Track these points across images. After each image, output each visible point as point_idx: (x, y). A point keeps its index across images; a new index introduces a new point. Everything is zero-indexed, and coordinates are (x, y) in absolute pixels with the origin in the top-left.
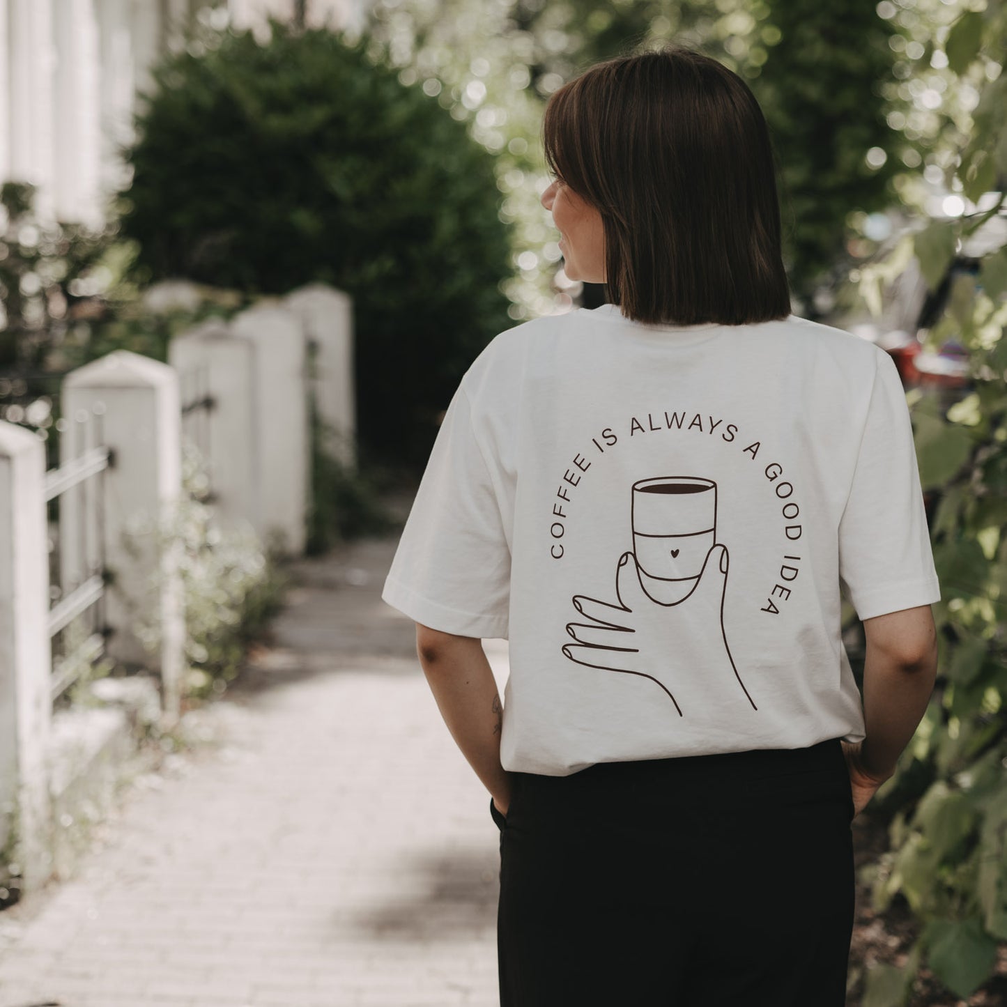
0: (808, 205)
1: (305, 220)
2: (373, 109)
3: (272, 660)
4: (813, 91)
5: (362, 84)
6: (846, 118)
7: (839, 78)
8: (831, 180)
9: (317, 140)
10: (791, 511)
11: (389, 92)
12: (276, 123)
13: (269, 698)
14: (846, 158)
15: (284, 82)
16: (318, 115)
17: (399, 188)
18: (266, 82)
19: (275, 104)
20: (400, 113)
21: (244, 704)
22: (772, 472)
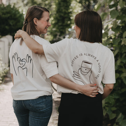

About this exercise - Give the lines of the entries above as a Markdown table with columns n and Line, numbering each line in n and putting its text in Line. Leave out blank lines and the pictures.

Written solution -
| n | Line |
|---|---|
| 1 | Track these points across images. After each image, output each visible point as point_idx: (x, y). A point keeps its index across images; a new index introduces a new point. Everything is zero-indexed, and coordinates are (x, y) in absolute pixels with the origin in the top-left. |
| 2 | 0: (808, 205) |
| 3 | 1: (305, 220) |
| 4 | 2: (373, 109) |
| 5 | 3: (272, 660) |
| 6 | 4: (813, 91) |
| 7 | 5: (362, 84) |
| 8 | 6: (846, 118) |
| 9 | 7: (839, 78) |
| 10 | 8: (831, 180) |
| 11 | 9: (317, 140) |
| 12 | 10: (791, 511) |
| 13 | 11: (389, 92) |
| 14 | 12: (276, 123) |
| 15 | 13: (269, 698) |
| 16 | 14: (846, 158) |
| 17 | 15: (284, 82) |
| 18 | 16: (318, 115) |
| 19 | 17: (399, 188) |
| 20 | 18: (266, 82) |
| 21 | 19: (275, 104) |
| 22 | 20: (400, 113) |
| 23 | 21: (244, 704) |
| 24 | 22: (772, 472) |